** SOURCE MATERIAL follows **

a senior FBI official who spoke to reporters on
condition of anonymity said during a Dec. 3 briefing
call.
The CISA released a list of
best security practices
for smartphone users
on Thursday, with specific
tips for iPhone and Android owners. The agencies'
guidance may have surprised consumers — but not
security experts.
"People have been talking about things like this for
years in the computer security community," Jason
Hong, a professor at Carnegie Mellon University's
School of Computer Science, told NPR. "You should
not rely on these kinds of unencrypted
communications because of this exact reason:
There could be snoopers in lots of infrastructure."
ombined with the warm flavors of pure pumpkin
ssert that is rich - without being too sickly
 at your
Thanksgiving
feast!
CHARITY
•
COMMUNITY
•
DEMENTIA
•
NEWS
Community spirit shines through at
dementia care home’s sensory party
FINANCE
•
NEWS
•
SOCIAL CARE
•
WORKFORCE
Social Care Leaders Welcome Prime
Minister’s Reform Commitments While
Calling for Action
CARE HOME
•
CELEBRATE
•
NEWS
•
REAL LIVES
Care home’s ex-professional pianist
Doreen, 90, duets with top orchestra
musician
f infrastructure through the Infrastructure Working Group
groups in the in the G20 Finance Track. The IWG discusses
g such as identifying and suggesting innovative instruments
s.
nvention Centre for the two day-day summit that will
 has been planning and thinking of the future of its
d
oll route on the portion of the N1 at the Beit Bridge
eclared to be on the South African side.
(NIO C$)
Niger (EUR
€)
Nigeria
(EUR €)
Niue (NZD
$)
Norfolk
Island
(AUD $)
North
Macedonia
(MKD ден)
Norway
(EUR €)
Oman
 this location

** End of SOURCE MATERIAL **

= HOW TO COMPLETE THIS TASK =
In the listing above, find the line with "guidance may have" and the line with "Community spirit shines through at", then print exactly those two lines and every line between them, and nothing more.

= RESULT BELOW =
guidance may have surprised consumers — but not
security experts.
"People have been talking about things like this for
years in the computer security community," Jason
Hong, a professor at Carnegie Mellon University's
School of Computer Science, told NPR. "You should
not rely on these kinds of unencrypted
communications because of this exact reason:
There could be snoopers in lots of infrastructure."
ombined with the warm flavors of pure pumpkin
ssert that is rich - without being too sickly
 at your
Thanksgiving
feast!
CHARITY
•
COMMUNITY
•
DEMENTIA
•
NEWS
Community spirit shines through at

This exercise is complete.